What do you think that song means?

Les Horribles Cernettes - The Very First Web-Famous Band

Posted May 12th 2012, 14:05 by Penguin Pete

The digital revolution continues to sweep the music industry, with the Internet becoming the main conduit for music artists to become popular. That much is obvious. Which asks the question: Who was the first band to become popular through associating with the Internet? Well, chances are that you've never heard of them.

Meet Les Horribles Cernettes, the unofficial "patron" group of CERN laboratories. We would love to think that we don't have to tell you why CERN is important to the Internet, but in case we do: CERN, along with making the Large Hadron Collider, was the home of Sir Tim Berners-Lee, the founder of the World Wide Web, who ran the world's first website from a NeXT box in his office.

Les Horribles Cernettes are billed as "the world's one and only high-energy rock band", by virtue of the fact that they sing about "colliders, quarks, microwaves, antiprotons and Internet". That also puts them in standing for geekiest band ever.
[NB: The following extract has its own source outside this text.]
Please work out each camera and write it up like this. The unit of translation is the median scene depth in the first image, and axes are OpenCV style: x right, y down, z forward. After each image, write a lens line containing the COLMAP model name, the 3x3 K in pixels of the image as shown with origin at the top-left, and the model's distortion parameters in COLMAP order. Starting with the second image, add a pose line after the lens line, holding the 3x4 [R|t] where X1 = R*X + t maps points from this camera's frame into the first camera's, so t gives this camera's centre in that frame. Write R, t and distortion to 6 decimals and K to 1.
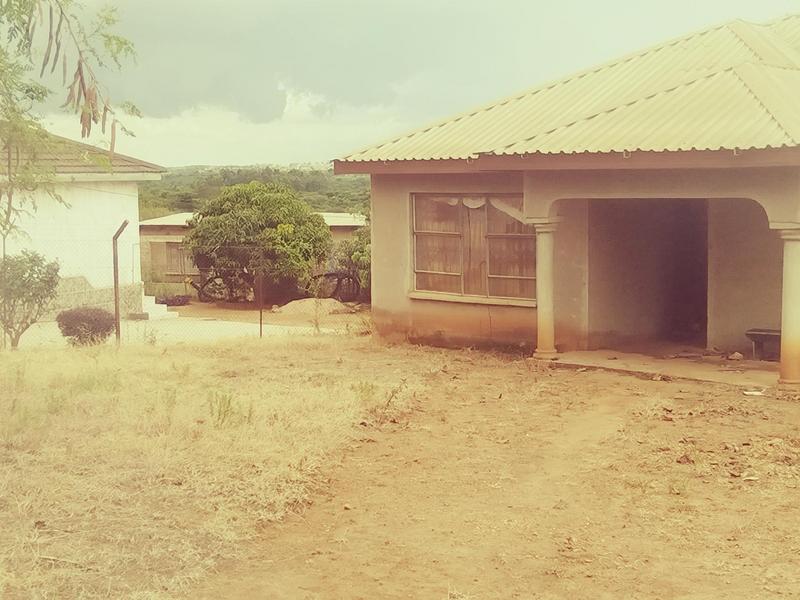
lens RADIAL K [[1227.0, 0, 395.2], [0, 1227.0, 298.3], [0, 0, 1]] dist [0.178780, -1.068011]
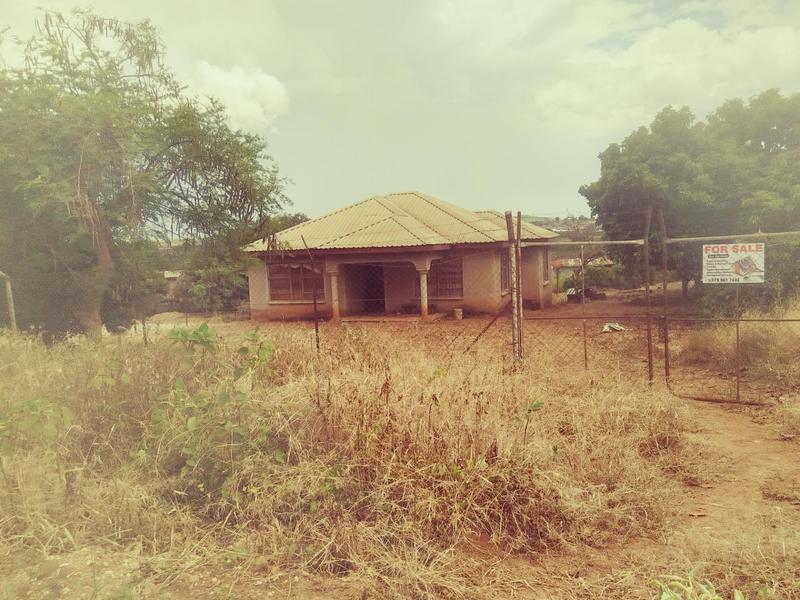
lens RADIAL K [[619.1, 0, 400.4], [0, 619.1, 306.6], [0, 0, 1]] dist [-0.000959, -0.009262]
pose [[0.900734, -0.074704, 0.427899, -0.360800], [0.074088, 0.997087, 0.018120, 0.003124], [-0.428007, 0.015380, 0.903645, -0.351955]]
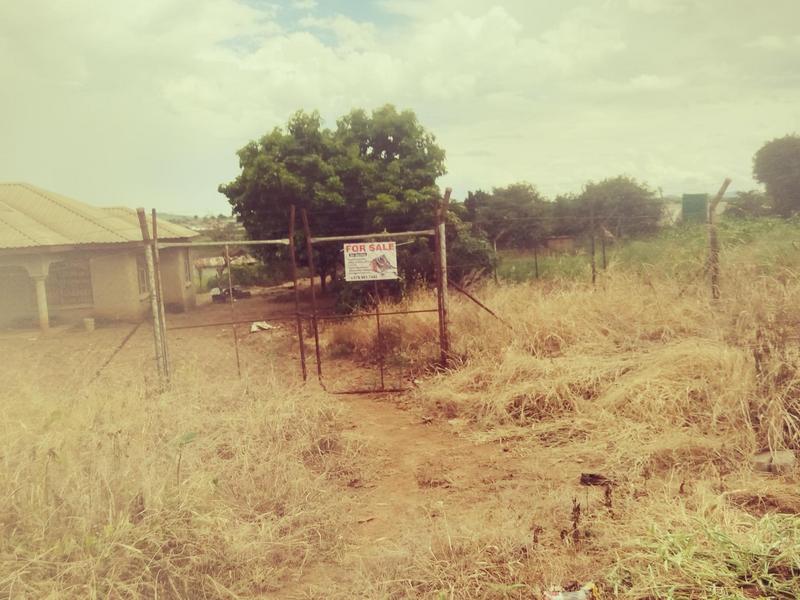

But in context, they're an all-female parody-pop band (with a doo-wop style), so probably if they ever do make it into the charts, it'll be with a novelty hit.

You wanna hear them? Here's their first hit, "Collider":

More can be found at the Les Horribles Cernettes YouTube channel.

Among many honors they have is having been the subject of the first photo posted on the World Wide Web, when Berners-Lee asked a colleague for photos to post on his webpage. So the Cernettes' publicity photo was scanned in on a Mac and transferred via FTP, and up it went.

In addition, all the members of the group are also employees at the CERN project. The lead of the group (songwriter and lead vocalist) is Silvano de Gennaro, an analyst at CERN's computer science department. Here's an interview with de Gennaro, at the end of a BBC podcast. The band's line-up also currently includes Anne MacNabb and Vicky Corlass, but there's also a smattering of past members identified on the press section of their home page.

You might wonder how much lineage there is directly between Tim Berners-Lee's handiwork and what you're running right now. Well, consider the history of web browsers. TBL's own browser software was first named "WorldWideWeb" in 1992. The following year, Marc Andreessen built upon this design to release NCSA Mosiac, an improved browser (it ran on Unix only, at first) which became the first dominant web browser and led to his founding of the company Netscape. Netscape spawned Navigator - which eventually became Mozilla and later Firefox - while Microsoft bought a license for NCSA Mosaic through Spyglass, Inc., and developed that into Internet Explorer. So there you go, the two most dominant browsers today traced all the way back to the beginning!